Il tendone del Pd per la Messa
Molti parrocchiani ricordano la sua omelia dopo la scossa del 29 maggio, all’ombra di un grande tendone: «Sapete di chi è questo tendone? È del Pd e lo usano per la Festa dell’Unità. E sapete chi l’ha montato? Un gruppo di musulmani. È proprio il caso di lasciar perdere tutti i pregiudizi che abbiamo». Secondo don Franco, una volta caduta la casa, la chiesa e i pregiudizi resta una sola cosa ancora in gioco: la fede. Davanti ai suoi parrocchiani, sotto quel tendone, il paragone con il Libro di Giobbe è perfettamente calzante. Dio, per mettere alla prova la fedeltà di Giobbe, gli sottrae i buoi, i cammelli e i servi (le cose), colpisce la sua abitazione con un colpo di vento (la casa) uccidendo così i suoi figli (le persone). La vicenda di Giobbe è drammaticamente attuale per tutti gli emiliani che hanno perduto la casa, le cose e a volte anche le persone care. La disperazione di chi ha perduto tutto in pochi secondi si trasforma, in questo passo della Bibbia, in una prova di fede: Giobbe si prostra a terra e dice: «Nudo sono uscito dal grembo di mia madre, e nudo tornerò in grembo alla terra; il Signore ha dato, il Signore ha tolto; sia benedetto il nome del Signore». È così che Giobbe, con estrema umiltà, ha guardato in faccia alla disgrazia della sua casa che crolla portandosi via tutto. Ecco il punto: «La sfida, per Giobbe e per tutti noi, sta nel ridire: “Sia benedetto il nome del Signore” con la stessa fede che avevamo prima del terremoto». E questo non oblitera l’afflizione, non è una candeggina che sbianca l’anima. A poche settimane di distanza don Franco non nasconde la disillusione, il senso di amarezza, soprattutto nei confronti dei suoi compaesani dai quali ha ricevuto ben pochi aiuti. Forse anche la fede, l’incrollabile roccia delle Scritture, non può più essere data per scontata. La rabbia e il risentimento verso ciò che ha distrutto il lavoro di una vita e la sensazione di solitudine non sono facilmente traducibili in un assioma religioso che risolva in un baleno ogni dubbio.

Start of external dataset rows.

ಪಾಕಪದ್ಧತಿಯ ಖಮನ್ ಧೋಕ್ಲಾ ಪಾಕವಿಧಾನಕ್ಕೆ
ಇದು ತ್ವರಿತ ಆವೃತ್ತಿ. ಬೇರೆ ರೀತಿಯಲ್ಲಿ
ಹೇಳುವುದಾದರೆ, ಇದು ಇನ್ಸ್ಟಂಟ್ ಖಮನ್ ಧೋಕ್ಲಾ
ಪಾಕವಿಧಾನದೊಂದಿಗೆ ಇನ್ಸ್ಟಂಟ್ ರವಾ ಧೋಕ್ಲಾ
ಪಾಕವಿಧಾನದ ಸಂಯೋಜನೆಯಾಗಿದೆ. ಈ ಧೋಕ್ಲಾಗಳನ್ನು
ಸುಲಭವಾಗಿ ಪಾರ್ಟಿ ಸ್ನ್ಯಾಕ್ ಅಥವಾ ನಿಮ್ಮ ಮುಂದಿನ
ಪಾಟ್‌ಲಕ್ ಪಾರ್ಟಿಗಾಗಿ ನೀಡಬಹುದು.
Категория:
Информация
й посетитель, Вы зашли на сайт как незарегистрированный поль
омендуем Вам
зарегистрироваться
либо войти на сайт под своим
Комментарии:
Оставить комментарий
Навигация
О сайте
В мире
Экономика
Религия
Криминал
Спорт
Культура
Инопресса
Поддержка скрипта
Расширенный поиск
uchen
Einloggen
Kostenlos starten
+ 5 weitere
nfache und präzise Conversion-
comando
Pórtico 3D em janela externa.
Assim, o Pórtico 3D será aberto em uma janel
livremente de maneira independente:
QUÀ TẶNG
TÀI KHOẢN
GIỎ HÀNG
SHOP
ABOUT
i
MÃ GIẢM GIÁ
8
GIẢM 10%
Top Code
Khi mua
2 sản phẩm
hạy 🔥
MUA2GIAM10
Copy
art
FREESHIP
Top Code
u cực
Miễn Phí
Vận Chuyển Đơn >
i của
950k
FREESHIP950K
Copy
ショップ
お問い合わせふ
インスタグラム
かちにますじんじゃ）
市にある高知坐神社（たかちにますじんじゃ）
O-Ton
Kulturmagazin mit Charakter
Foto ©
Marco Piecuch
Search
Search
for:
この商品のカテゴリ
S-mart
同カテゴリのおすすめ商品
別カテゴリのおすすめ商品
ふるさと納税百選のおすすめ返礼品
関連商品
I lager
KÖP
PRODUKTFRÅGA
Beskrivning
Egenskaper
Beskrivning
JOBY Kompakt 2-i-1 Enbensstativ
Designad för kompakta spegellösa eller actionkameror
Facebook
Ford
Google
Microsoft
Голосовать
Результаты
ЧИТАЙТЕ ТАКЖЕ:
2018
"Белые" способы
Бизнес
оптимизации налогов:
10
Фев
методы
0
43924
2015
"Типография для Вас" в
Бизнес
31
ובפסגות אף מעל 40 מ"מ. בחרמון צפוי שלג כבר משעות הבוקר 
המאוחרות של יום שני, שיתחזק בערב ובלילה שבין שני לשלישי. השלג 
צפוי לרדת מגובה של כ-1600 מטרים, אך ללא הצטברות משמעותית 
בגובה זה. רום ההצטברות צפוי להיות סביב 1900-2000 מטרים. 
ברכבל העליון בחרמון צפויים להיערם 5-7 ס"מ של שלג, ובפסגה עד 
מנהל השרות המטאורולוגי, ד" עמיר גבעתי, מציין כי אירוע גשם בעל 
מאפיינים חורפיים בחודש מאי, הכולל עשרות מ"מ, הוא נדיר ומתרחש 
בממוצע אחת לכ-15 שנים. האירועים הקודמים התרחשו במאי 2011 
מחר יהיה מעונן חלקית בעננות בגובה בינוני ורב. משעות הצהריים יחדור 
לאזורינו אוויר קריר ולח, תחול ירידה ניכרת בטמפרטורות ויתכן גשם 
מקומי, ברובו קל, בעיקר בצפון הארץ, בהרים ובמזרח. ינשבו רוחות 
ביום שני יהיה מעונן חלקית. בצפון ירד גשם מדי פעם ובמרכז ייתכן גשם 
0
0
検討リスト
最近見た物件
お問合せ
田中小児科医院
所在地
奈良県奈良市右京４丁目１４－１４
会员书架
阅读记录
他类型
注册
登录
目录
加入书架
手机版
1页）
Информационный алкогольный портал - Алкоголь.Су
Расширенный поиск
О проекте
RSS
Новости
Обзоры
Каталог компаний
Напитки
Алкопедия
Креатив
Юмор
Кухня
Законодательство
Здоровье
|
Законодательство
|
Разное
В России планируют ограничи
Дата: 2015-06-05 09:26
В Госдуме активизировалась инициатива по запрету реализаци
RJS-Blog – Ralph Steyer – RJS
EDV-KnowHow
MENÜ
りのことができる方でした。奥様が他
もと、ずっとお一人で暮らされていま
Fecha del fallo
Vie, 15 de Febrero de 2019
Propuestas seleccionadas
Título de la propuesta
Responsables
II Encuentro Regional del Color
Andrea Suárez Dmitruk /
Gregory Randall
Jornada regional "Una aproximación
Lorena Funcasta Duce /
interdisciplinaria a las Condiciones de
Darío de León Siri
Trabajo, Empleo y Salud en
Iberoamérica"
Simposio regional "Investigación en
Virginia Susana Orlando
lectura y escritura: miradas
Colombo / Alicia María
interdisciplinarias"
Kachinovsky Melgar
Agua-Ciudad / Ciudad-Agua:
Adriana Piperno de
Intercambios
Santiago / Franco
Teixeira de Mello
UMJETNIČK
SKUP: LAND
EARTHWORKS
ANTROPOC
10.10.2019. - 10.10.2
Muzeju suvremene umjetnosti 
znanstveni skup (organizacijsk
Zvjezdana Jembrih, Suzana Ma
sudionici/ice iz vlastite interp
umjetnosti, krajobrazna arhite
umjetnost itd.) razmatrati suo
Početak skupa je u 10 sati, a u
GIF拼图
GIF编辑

La solitudine dopo la solidarietà
«Che il Signore abbia dato e poi tolto è vero – dice don Franco – ma riuscire comunque a benedirlo non è più così semplice». La metabolizzazione di ciò che è accaduto passa per una strada tortuosa come quella che ha dovuto percorrere Giobbe. In questi passi la Bibbia presenta le stesse scorciatoie più o meno razionali in cui sono cadute, comprensibilmente, tante vittime del terremoto. A Giobbe, infatti, si presentano tre filosofi che illustrano sofismi per spiegare che una tale ingiustizia è stata riversata da Dio su un uomo giusto. La morale appuntata alla fine della storia è tanto edificante quanto inadeguata, e di solito è l’apripista dei buoni propositi: dopo il momento concitato della solidarietà ritorna il dominio della solitudine e del disinteresse. «Sinceramente non ho visto nessuna fratellanza. Ho avuto solidarietà da persone che venivano da fuori ma non dai miei parrocchiani. Un prete della zona ha detto durante l’omelia: “Bisognerebbe che io vi dessi da mangiare un’ostia di cuoio, così a forza di masticarla forse vi viene in mente la vostra durezza di cuore” ». Un’ostia di cuoio per ricordare che la fede non è una faccenda eterea, ma un pungolo nella carne. Lo diceva Emmanuel Mounier, santificando quella sofferenza che gli era famigliare: «È dalla terra, dalla solidità, che deriva necessariamente un parto pieno di gioia e il sentimento paziente dell’opera che cresce, delle tappe che si susseguono, aspettate quasi con calma, con sicurezza… Occorre soffrire perché la verità non si cristallizzi in dottrina, ma nasca dalla carne».